#### [TASK TO COMPLETE]
Write out the data word for word, taking care that no picture is carried over.

[Source texts of formatted documents]
^^^^^^^^^^^^^^^^
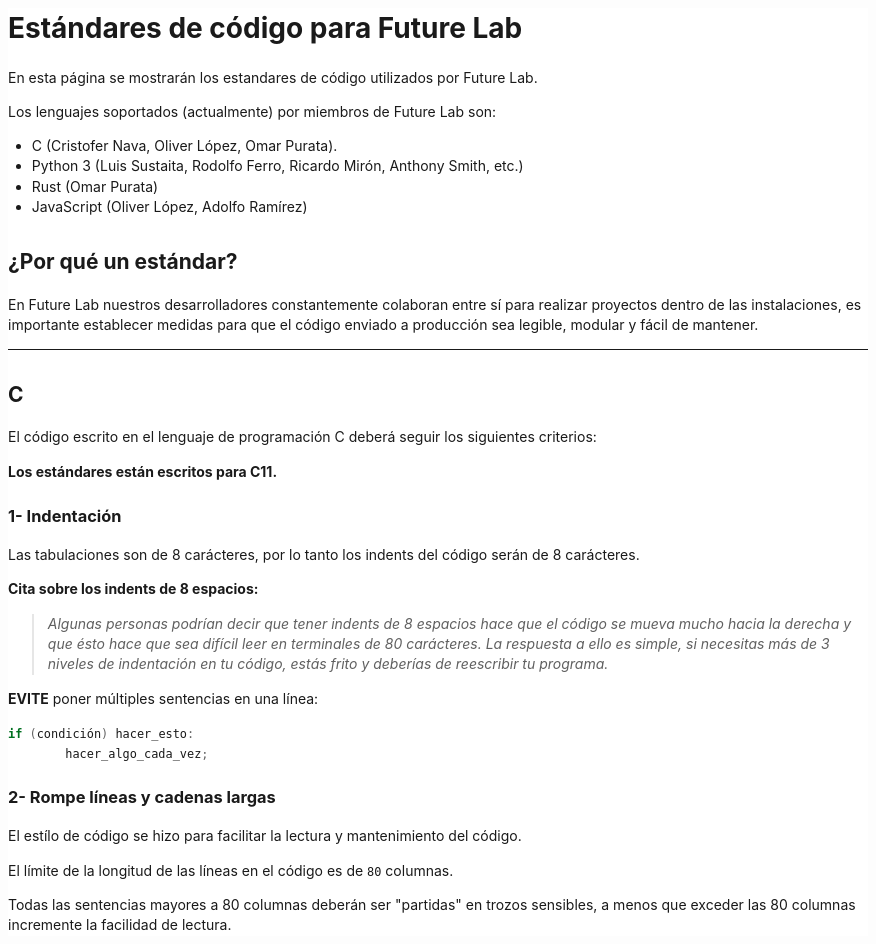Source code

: # Estándares de código para Future Lab

En esta página se mostrarán los estandares de código utilizados por Future Lab.

Los lenguajes soportados (actualmente) por miembros de Future Lab son:

 * C (Cristofer Nava, Oliver López, Omar Purata).
 * Python 3 (Luis Sustaita, Rodolfo Ferro, Ricardo Mirón, Anthony Smith, etc.)
 * Rust (Omar Purata)
 * JavaScript (Oliver López, Adolfo Ramírez)

## ¿Por qué un estándar?

En Future Lab nuestros desarrolladores constantemente colaboran entre sí para realizar
proyectos dentro de las instalaciones, es importante establecer medidas para que el
código enviado a producción sea legible, modular y fácil de mantener.

-------

## C

El código escrito en el lenguaje de programación C deberá seguir los siguientes
criterios:

**Los estándares están escritos para C11.**

### 1- Indentación

Las tabulaciones son de 8 carácteres, por lo tanto los indents del código serán
de 8 carácteres.

**Cita sobre los indents de 8 espacios:**

> *Algunas personas podrían decir que tener indents de 8 espacios hace que el*
> *código se mueva mucho hacia la derecha y que ésto hace que sea difícil leer*
> *en terminales de 80 carácteres. La respuesta a ello es simple, si necesitas*
> *más de 3 niveles de indentación en tu código, estás frito y deberías de*
> *reescribir tu programa.*

**EVITE** poner múltiples sentencias en una línea:

```c
if (condición) hacer_esto:
        hacer_algo_cada_vez;
```
### 2- Rompe líneas y cadenas largas

El estílo de código se hizo para facilitar la lectura y mantenimiento del
código.

El límite de la longitud de las líneas en el código es de `80` columnas.

Todas las sentencias mayores a 80 columnas deberán ser "partidas" en trozos
sensibles, a menos que exceder las 80 columnas incremente la facilidad de
lectura.
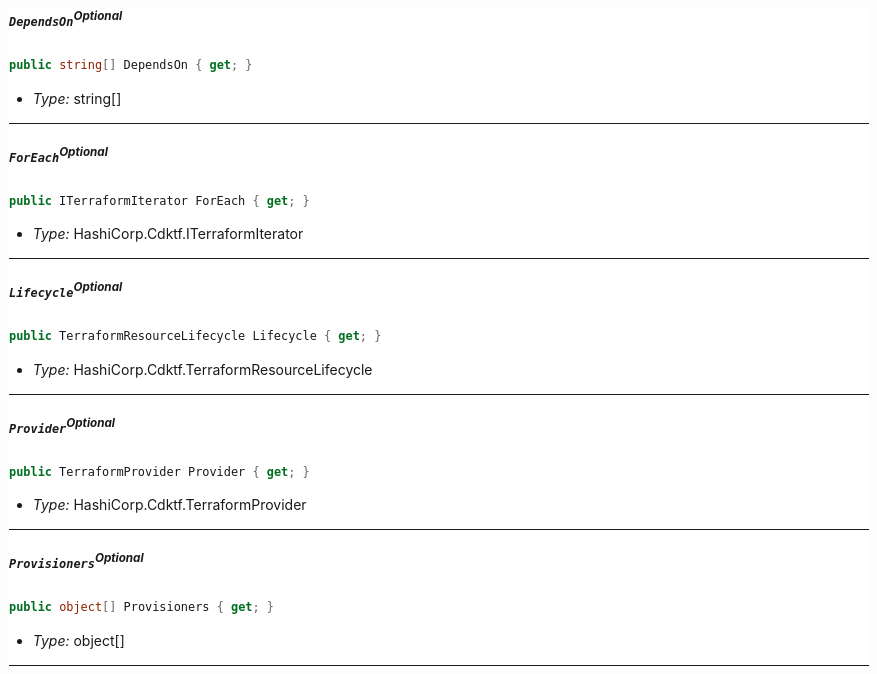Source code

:
##### `DependsOn`<sup>Optional</sup> <a name="DependsOn" id="@cdktf/provider-tfe.workspaceSettings.WorkspaceSettings.property.dependsOn"></a>

```csharp
public string[] DependsOn { get; }
```

- *Type:* string[]

---

##### `ForEach`<sup>Optional</sup> <a name="ForEach" id="@cdktf/provider-tfe.workspaceSettings.WorkspaceSettings.property.forEach"></a>

```csharp
public ITerraformIterator ForEach { get; }
```

- *Type:* HashiCorp.Cdktf.ITerraformIterator

---

##### `Lifecycle`<sup>Optional</sup> <a name="Lifecycle" id="@cdktf/provider-tfe.workspaceSettings.WorkspaceSettings.property.lifecycle"></a>

```csharp
public TerraformResourceLifecycle Lifecycle { get; }
```

- *Type:* HashiCorp.Cdktf.TerraformResourceLifecycle

---

##### `Provider`<sup>Optional</sup> <a name="Provider" id="@cdktf/provider-tfe.workspaceSettings.WorkspaceSettings.property.provider"></a>

```csharp
public TerraformProvider Provider { get; }
```

- *Type:* HashiCorp.Cdktf.TerraformProvider

---

##### `Provisioners`<sup>Optional</sup> <a name="Provisioners" id="@cdktf/provider-tfe.workspaceSettings.WorkspaceSettings.property.provisioners"></a>

```csharp
public object[] Provisioners { get; }
```

- *Type:* object[]

---
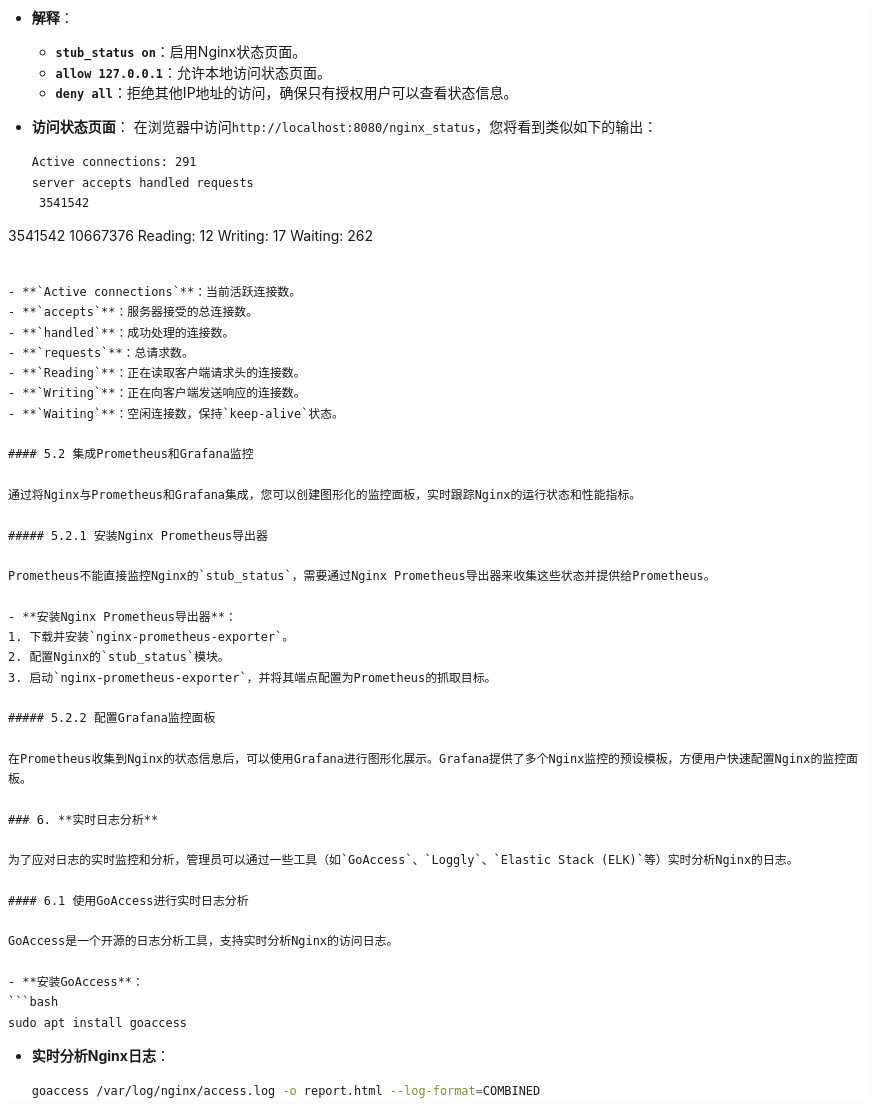 - **解释**：
  - **`stub_status on`**：启用Nginx状态页面。
  - **`allow 127.0.0.1`**：允许本地访问状态页面。
  - **`deny all`**：拒绝其他IP地址的访问，确保只有授权用户可以查看状态信息。

- **访问状态页面**：
  在浏览器中访问`http://localhost:8080/nginx_status`，您将看到类似如下的输出：
  ```text
  Active connections: 291
  server accepts handled requests
   3541542

 3541542 10667376
  Reading: 12 Writing: 17 Waiting: 262
  ```

  - **`Active connections`**：当前活跃连接数。
  - **`accepts`**：服务器接受的总连接数。
  - **`handled`**：成功处理的连接数。
  - **`requests`**：总请求数。
  - **`Reading`**：正在读取客户端请求头的连接数。
  - **`Writing`**：正在向客户端发送响应的连接数。
  - **`Waiting`**：空闲连接数，保持`keep-alive`状态。

#### 5.2 集成Prometheus和Grafana监控

通过将Nginx与Prometheus和Grafana集成，您可以创建图形化的监控面板，实时跟踪Nginx的运行状态和性能指标。

##### 5.2.1 安装Nginx Prometheus导出器

Prometheus不能直接监控Nginx的`stub_status`，需要通过Nginx Prometheus导出器来收集这些状态并提供给Prometheus。

- **安装Nginx Prometheus导出器**：
  1. 下载并安装`nginx-prometheus-exporter`。
  2. 配置Nginx的`stub_status`模块。
  3. 启动`nginx-prometheus-exporter`，并将其端点配置为Prometheus的抓取目标。

##### 5.2.2 配置Grafana监控面板

在Prometheus收集到Nginx的状态信息后，可以使用Grafana进行图形化展示。Grafana提供了多个Nginx监控的预设模板，方便用户快速配置Nginx的监控面板。

### 6. **实时日志分析**

为了应对日志的实时监控和分析，管理员可以通过一些工具（如`GoAccess`、`Loggly`、`Elastic Stack (ELK)`等）实时分析Nginx的日志。

#### 6.1 使用GoAccess进行实时日志分析

GoAccess是一个开源的日志分析工具，支持实时分析Nginx的访问日志。

- **安装GoAccess**：
  ```bash
  sudo apt install goaccess
  ```

- **实时分析Nginx日志**：
  ```bash
  goaccess /var/log/nginx/access.log -o report.html --log-format=COMBINED
  ```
^^^^^^^^^^^^^^^^
#### [RESPONSE AREA]
Source code

: # Estándares de código para Future Lab

En esta página se mostrarán los estandares de código utilizados por Future Lab.

Los lenguajes soportados (actualmente) por miembros de Future Lab son:

 * C (Cristofer Nava, Oliver López, Omar Purata).
 * Python 3 (Luis Sustaita, Rodolfo Ferro, Ricardo Mirón, Anthony Smith, etc.)
 * Rust (Omar Purata)
 * JavaScript (Oliver López, Adolfo Ramírez)

## ¿Por qué un estándar?

En Future Lab nuestros desarrolladores constantemente colaboran entre sí para realizar
proyectos dentro de las instalaciones, es importante establecer medidas para que el
código enviado a producción sea legible, modular y fácil de mantener.

-------

## C

El código escrito en el lenguaje de programación C deberá seguir los siguientes
criterios:

**Los estándares están escritos para C11.**

### 1- Indentación

Las tabulaciones son de 8 carácteres, por lo tanto los indents del código serán
de 8 carácteres.

**Cita sobre los indents de 8 espacios:**

> *Algunas personas podrían decir que tener indents de 8 espacios hace que el*
> *código se mueva mucho hacia la derecha y que ésto hace que sea difícil leer*
> *en terminales de 80 carácteres. La respuesta a ello es simple, si necesitas*
> *más de 3 niveles de indentación en tu código, estás frito y deberías de*
> *reescribir tu programa.*

**EVITE** poner múltiples sentencias en una línea:

```c
if (condición) hacer_esto:
        hacer_algo_cada_vez;
```
### 2- Rompe líneas y cadenas largas

El estílo de código se hizo para facilitar la lectura y mantenimiento del
código.

El límite de la longitud de las líneas en el código es de `80` columnas.

Todas las sentencias mayores a 80 columnas deberán ser "partidas" en trozos
sensibles, a menos que exceder las 80 columnas incremente la facilidad de
lectura.
Source code

:
##### `DependsOn`<sup>Optional</sup> <a name="DependsOn" id="@cdktf/provider-tfe.workspaceSettings.WorkspaceSettings.property.dependsOn"></a>

```csharp
public string[] DependsOn { get; }
```

- *Type:* string[]

---

##### `ForEach`<sup>Optional</sup> <a name="ForEach" id="@cdktf/provider-tfe.workspaceSettings.WorkspaceSettings.property.forEach"></a>

```csharp
public ITerraformIterator ForEach { get; }
```

- *Type:* HashiCorp.Cdktf.ITerraformIterator

---

##### `Lifecycle`<sup>Optional</sup> <a name="Lifecycle" id="@cdktf/provider-tfe.workspaceSettings.WorkspaceSettings.property.lifecycle"></a>

```csharp
public TerraformResourceLifecycle Lifecycle { get; }
```

- *Type:* HashiCorp.Cdktf.TerraformResourceLifecycle

---

##### `Provider`<sup>Optional</sup> <a name="Provider" id="@cdktf/provider-tfe.workspaceSettings.WorkspaceSettings.property.provider"></a>

```csharp
public TerraformProvider Provider { get; }
```

- *Type:* HashiCorp.Cdktf.TerraformProvider

---

##### `Provisioners`<sup>Optional</sup> <a name="Provisioners" id="@cdktf/provider-tfe.workspaceSettings.WorkspaceSettings.property.provisioners"></a>

```csharp
public object[] Provisioners { get; }
```

- *Type:* object[]

---
 - **解释**：
  - **`stub_status on`**：启用Nginx状态页面。
  - **`allow 127.0.0.1`**：允许本地访问状态页面。
  - **`deny all`**：拒绝其他IP地址的访问，确保只有授权用户可以查看状态信息。

- **访问状态页面**：
  在浏览器中访问`http://localhost:8080/nginx_status`，您将看到类似如下的输出：
  ```text
  Active connections: 291
  server accepts handled requests
   3541542

 3541542 10667376
  Reading: 12 Writing: 17 Waiting: 262
  ```

  - **`Active connections`**：当前活跃连接数。
  - **`accepts`**：服务器接受的总连接数。
  - **`handled`**：成功处理的连接数。
  - **`requests`**：总请求数。
  - **`Reading`**：正在读取客户端请求头的连接数。
  - **`Writing`**：正在向客户端发送响应的连接数。
  - **`Waiting`**：空闲连接数，保持`keep-alive`状态。

#### 5.2 集成Prometheus和Grafana监控

通过将Nginx与Prometheus和Grafana集成，您可以创建图形化的监控面板，实时跟踪Nginx的运行状态和性能指标。

##### 5.2.1 安装Nginx Prometheus导出器

Prometheus不能直接监控Nginx的`stub_status`，需要通过Nginx Prometheus导出器来收集这些状态并提供给Prometheus。

- **安装Nginx Prometheus导出器**：
  1. 下载并安装`nginx-prometheus-exporter`。
  2. 配置Nginx的`stub_status`模块。
  3. 启动`nginx-prometheus-exporter`，并将其端点配置为Prometheus的抓取目标。

##### 5.2.2 配置Grafana监控面板

在Prometheus收集到Nginx的状态信息后，可以使用Grafana进行图形化展示。Grafana提供了多个Nginx监控的预设模板，方便用户快速配置Nginx的监控面板。

### 6. **实时日志分析**

为了应对日志的实时监控和分析，管理员可以通过一些工具（如`GoAccess`、`Loggly`、`Elastic Stack (ELK)`等）实时分析Nginx的日志。

#### 6.1 使用GoAccess进行实时日志分析

GoAccess是一个开源的日志分析工具，支持实时分析Nginx的访问日志。

- **安装GoAccess**：
  ```bash
  sudo apt install goaccess
  ```

- **实时分析Nginx日志**：
  ```bash
  goaccess /var/log/nginx/access.log -o report.html --log-format=COMBINED
  ```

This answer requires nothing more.